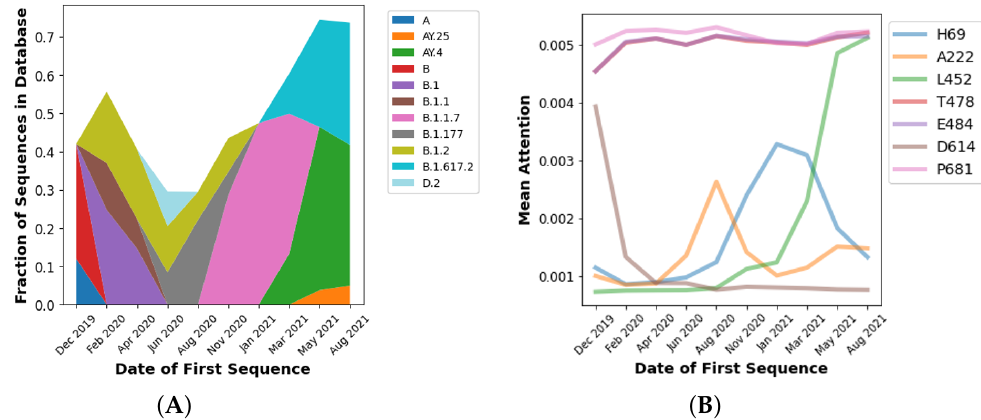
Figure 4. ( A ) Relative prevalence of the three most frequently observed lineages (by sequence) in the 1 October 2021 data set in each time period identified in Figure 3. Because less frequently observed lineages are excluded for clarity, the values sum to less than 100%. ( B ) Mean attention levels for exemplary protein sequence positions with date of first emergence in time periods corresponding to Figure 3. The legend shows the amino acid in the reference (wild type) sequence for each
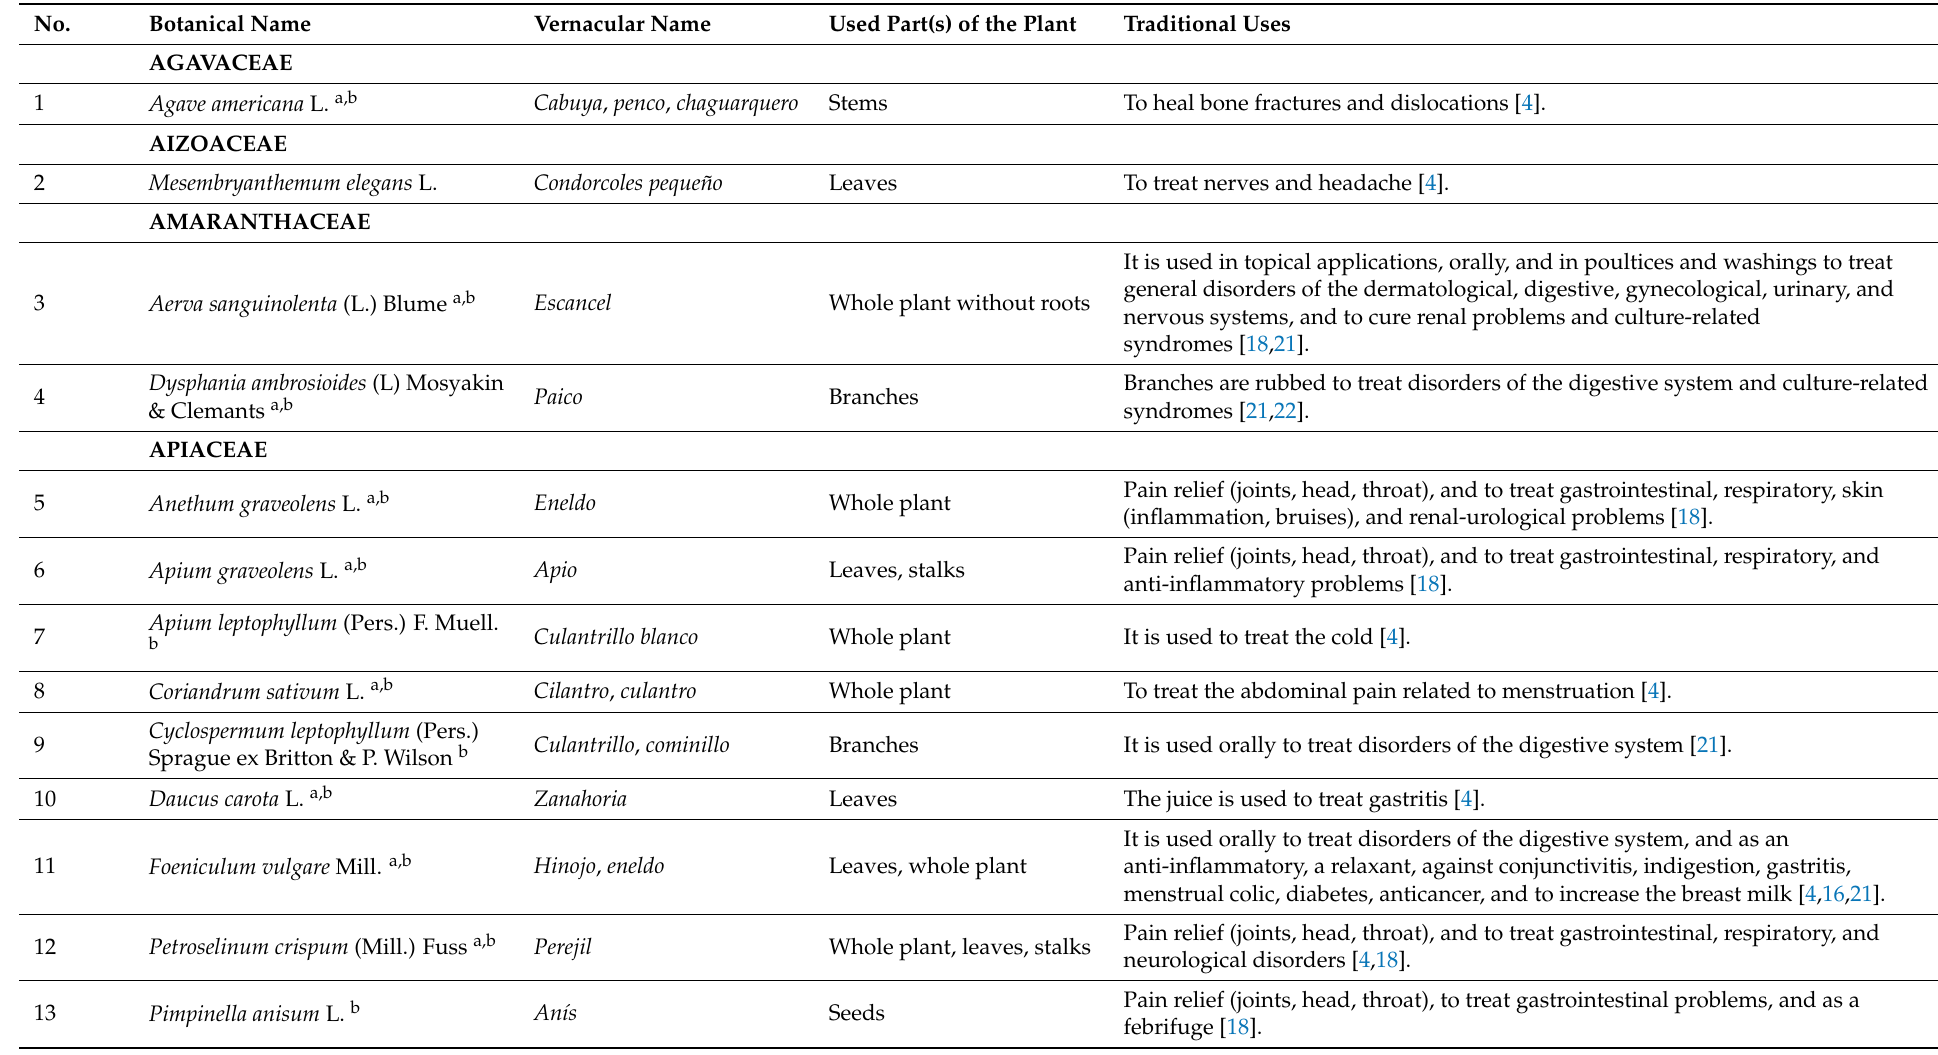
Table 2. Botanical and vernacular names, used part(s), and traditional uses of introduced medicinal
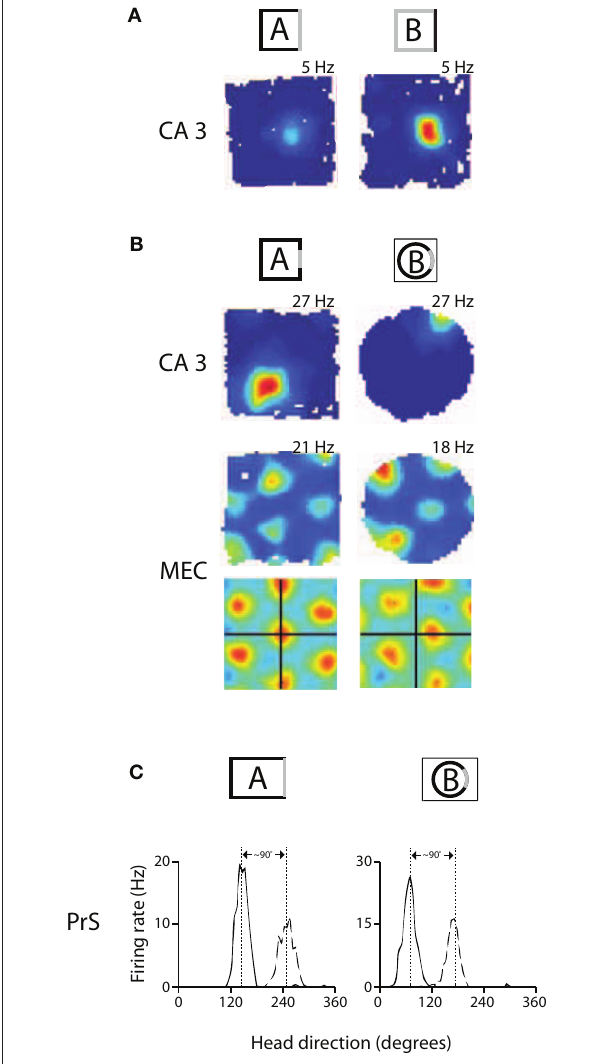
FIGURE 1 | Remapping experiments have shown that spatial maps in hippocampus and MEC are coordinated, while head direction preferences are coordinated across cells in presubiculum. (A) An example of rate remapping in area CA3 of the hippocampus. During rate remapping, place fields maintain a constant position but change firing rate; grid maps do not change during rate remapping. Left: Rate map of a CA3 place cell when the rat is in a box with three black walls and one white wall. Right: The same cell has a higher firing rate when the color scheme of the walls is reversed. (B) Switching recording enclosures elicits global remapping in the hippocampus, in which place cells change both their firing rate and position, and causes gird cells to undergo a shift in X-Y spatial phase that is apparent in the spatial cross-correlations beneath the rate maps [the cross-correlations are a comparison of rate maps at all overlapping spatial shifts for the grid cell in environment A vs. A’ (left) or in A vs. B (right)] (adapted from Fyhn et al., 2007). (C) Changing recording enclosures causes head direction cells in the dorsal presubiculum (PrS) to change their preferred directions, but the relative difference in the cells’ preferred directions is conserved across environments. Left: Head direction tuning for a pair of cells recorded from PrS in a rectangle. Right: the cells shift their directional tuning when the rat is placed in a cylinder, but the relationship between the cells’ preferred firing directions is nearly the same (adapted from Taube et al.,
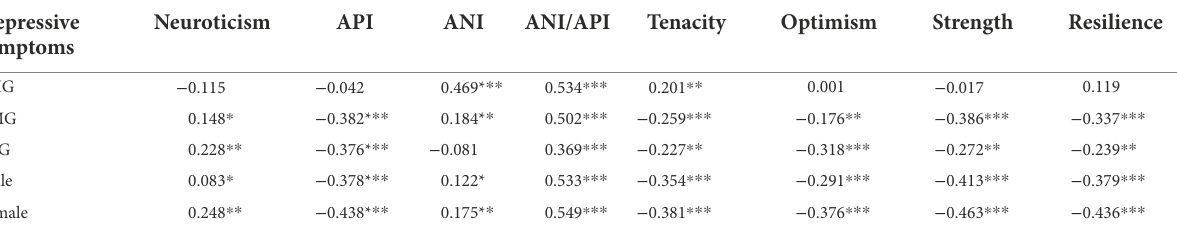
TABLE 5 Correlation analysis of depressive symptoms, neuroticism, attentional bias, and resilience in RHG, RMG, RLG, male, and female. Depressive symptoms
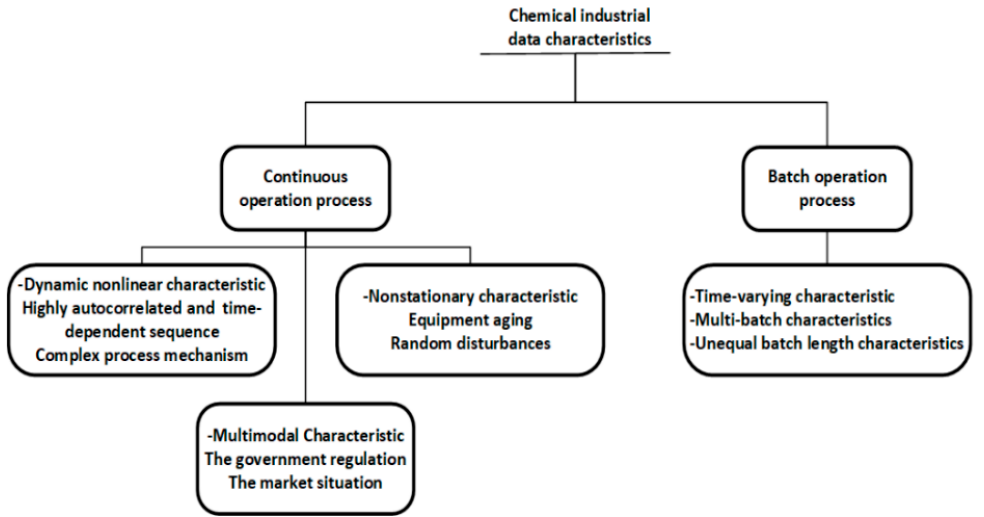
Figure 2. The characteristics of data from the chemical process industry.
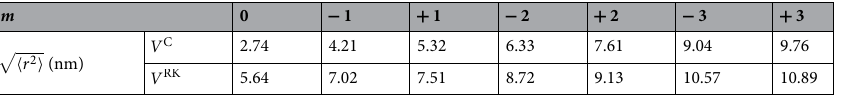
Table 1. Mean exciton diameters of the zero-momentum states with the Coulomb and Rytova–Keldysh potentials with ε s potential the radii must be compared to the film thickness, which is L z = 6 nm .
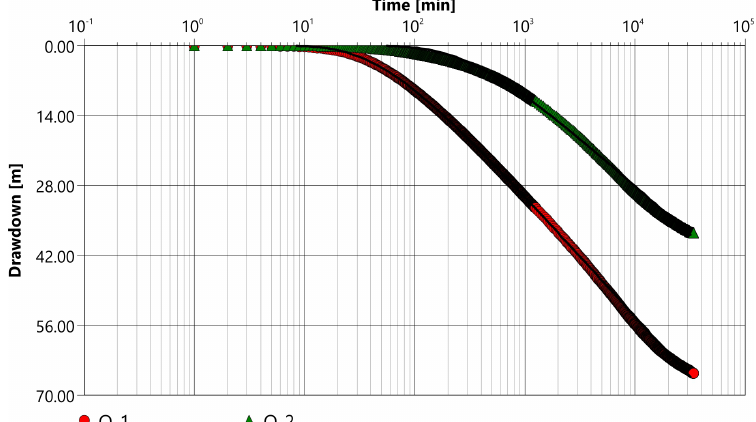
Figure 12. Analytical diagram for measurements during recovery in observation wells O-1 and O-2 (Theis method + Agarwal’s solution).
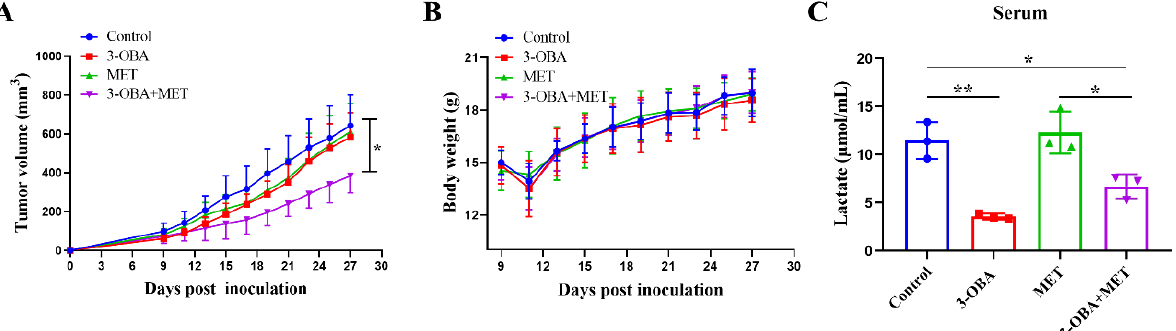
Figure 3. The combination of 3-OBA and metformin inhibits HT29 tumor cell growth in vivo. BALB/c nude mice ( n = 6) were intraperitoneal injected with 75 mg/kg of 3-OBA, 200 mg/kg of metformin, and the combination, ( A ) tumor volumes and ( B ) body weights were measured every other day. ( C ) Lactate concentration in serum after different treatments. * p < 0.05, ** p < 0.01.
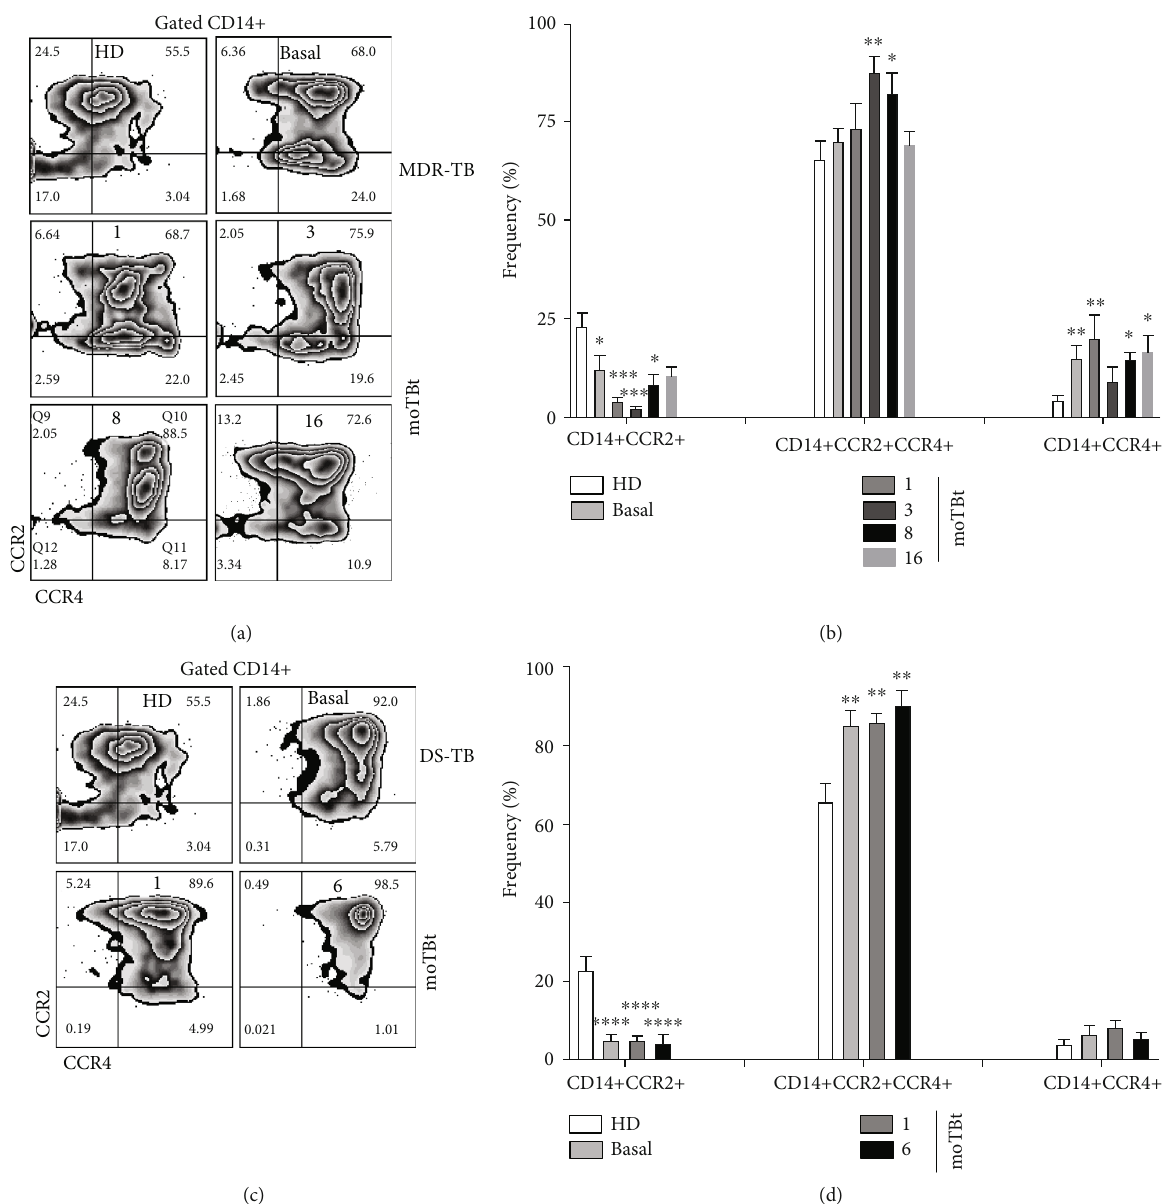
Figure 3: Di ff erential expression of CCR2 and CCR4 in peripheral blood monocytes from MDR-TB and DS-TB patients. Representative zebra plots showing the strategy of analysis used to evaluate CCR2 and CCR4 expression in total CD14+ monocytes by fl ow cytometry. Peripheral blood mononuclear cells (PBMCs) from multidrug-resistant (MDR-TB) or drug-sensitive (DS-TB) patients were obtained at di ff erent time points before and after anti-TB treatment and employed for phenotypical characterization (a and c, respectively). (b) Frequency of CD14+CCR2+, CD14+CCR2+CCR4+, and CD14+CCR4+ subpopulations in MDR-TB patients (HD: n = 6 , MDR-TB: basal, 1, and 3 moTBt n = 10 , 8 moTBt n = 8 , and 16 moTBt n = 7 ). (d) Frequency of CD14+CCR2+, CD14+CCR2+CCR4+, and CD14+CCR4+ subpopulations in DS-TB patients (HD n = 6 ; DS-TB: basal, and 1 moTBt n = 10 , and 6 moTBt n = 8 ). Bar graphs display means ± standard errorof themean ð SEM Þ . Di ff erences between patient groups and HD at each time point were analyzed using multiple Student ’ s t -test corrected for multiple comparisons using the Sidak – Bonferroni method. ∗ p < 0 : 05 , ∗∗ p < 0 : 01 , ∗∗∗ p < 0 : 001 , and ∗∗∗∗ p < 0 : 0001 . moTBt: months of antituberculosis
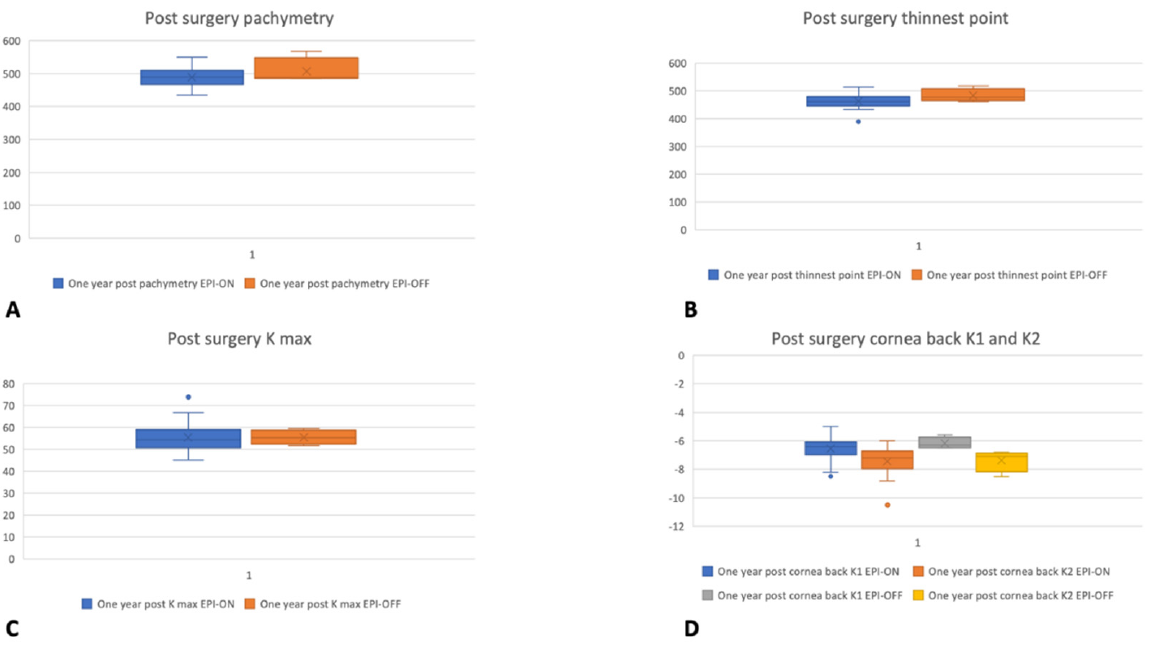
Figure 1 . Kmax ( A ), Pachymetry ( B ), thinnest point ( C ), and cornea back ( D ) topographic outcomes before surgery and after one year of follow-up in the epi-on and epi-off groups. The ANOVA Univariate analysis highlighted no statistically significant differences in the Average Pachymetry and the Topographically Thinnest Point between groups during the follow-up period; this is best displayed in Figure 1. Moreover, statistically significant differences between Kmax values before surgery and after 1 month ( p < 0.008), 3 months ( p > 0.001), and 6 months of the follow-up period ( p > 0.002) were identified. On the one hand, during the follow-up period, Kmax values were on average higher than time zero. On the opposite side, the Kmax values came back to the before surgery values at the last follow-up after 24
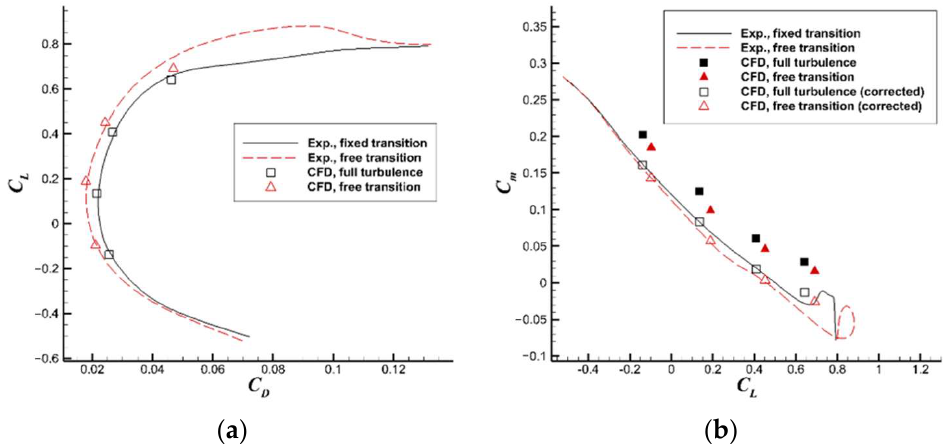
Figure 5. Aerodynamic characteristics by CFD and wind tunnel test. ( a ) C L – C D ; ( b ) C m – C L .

EXERCISE: The material should be returned verbatim, with all images omitted.

SOLUTION TO THIS TASK:
Figure 4. ( A ) Relative prevalence of the three most frequently observed lineages (by sequence) in the 1 October 2021 data set in each time period identified in Figure 3. Because less frequently observed lineages are excluded for clarity, the values sum to less than 100%. ( B ) Mean attention levels for exemplary protein sequence positions with date of first emergence in time periods corresponding to Figure 3. The legend shows the amino acid in the reference (wild type) sequence for each
Table 2. Botanical and vernacular names, used part(s), and traditional uses of introduced medicinal
FIGURE 1 | Remapping experiments have shown that spatial maps in hippocampus and MEC are coordinated, while head direction preferences are coordinated across cells in presubiculum. (A) An example of rate remapping in area CA3 of the hippocampus. During rate remapping, place fields maintain a constant position but change firing rate; grid maps do not change during rate remapping. Left: Rate map of a CA3 place cell when the rat is in a box with three black walls and one white wall. Right: The same cell has a higher firing rate when the color scheme of the walls is reversed. (B) Switching recording enclosures elicits global remapping in the hippocampus, in which place cells change both their firing rate and position, and causes gird cells to undergo a shift in X-Y spatial phase that is apparent in the spatial cross-correlations beneath the rate maps [the cross-correlations are a comparison of rate maps at all overlapping spatial shifts for the grid cell in environment A vs. A’ (left) or in A vs. B (right)] (adapted from Fyhn et al., 2007). (C) Changing recording enclosures causes head direction cells in the dorsal presubiculum (PrS) to change their preferred directions, but the relative difference in the cells’ preferred directions is conserved across environments. Left: Head direction tuning for a pair of cells recorded from PrS in a rectangle. Right: the cells shift their directional tuning when the rat is placed in a cylinder, but the relationship between the cells’ preferred firing directions is nearly the same (adapted from Taube et al.,
TABLE 5 Correlation analysis of depressive symptoms, neuroticism, attentional bias, and resilience in RHG, RMG, RLG, male, and female. Depressive symptoms
Figure 2. The characteristics of data from the chemical process industry.
Table 1. Mean exciton diameters of the zero-momentum states with the Coulomb and Rytova–Keldysh potentials with ε s potential the radii must be compared to the film thickness, which is L z = 6 nm .
Figure 12. Analytical diagram for measurements during recovery in observation wells O-1 and O-2 (Theis method + Agarwal’s solution).
Figure 3. The combination of 3-OBA and metformin inhibits HT29 tumor cell growth in vivo. BALB/c nude mice ( n = 6) were intraperitoneal injected with 75 mg/kg of 3-OBA, 200 mg/kg of metformin, and the combination, ( A ) tumor volumes and ( B ) body weights were measured every other day. ( C ) Lactate concentration in serum after different treatments. * p < 0.05, ** p < 0.01.
Figure 3: Di ff erential expression of CCR2 and CCR4 in peripheral blood monocytes from MDR-TB and DS-TB patients. Representative zebra plots showing the strategy of analysis used to evaluate CCR2 and CCR4 expression in total CD14+ monocytes by fl ow cytometry. Peripheral blood mononuclear cells (PBMCs) from multidrug-resistant (MDR-TB) or drug-sensitive (DS-TB) patients were obtained at di ff erent time points before and after anti-TB treatment and employed for phenotypical characterization (a and c, respectively). (b) Frequency of CD14+CCR2+, CD14+CCR2+CCR4+, and CD14+CCR4+ subpopulations in MDR-TB patients (HD: n = 6 , MDR-TB: basal, 1, and 3 moTBt n = 10 , 8 moTBt n = 8 , and 16 moTBt n = 7 ). (d) Frequency of CD14+CCR2+, CD14+CCR2+CCR4+, and CD14+CCR4+ subpopulations in DS-TB patients (HD n = 6 ; DS-TB: basal, and 1 moTBt n = 10 , and 6 moTBt n = 8 ). Bar graphs display means ± standard errorof themean ð SEM Þ . Di ff erences between patient groups and HD at each time point were analyzed using multiple Student ’ s t -test corrected for multiple comparisons using the Sidak – Bonferroni method. ∗ p < 0 : 05 , ∗∗ p < 0 : 01 , ∗∗∗ p < 0 : 001 , and ∗∗∗∗ p < 0 : 0001 . moTBt: months of antituberculosis
Figure 1 . Kmax ( A ), Pachymetry ( B ), thinnest point ( C ), and cornea back ( D ) topographic outcomes before surgery and after one year of follow-up in the epi-on and epi-off groups. The ANOVA Univariate analysis highlighted no statistically significant differences in the Average Pachymetry and the Topographically Thinnest Point between groups during the follow-up period; this is best displayed in Figure 1. Moreover, statistically significant differences between Kmax values before surgery and after 1 month ( p < 0.008), 3 months ( p > 0.001), and 6 months of the follow-up period ( p > 0.002) were identified. On the one hand, during the follow-up period, Kmax values were on average higher than time zero. On the opposite side, the Kmax values came back to the before surgery values at the last follow-up after 24
Figure 5. Aerodynamic characteristics by CFD and wind tunnel test. ( a ) C L – C D ; ( b ) C m – C L .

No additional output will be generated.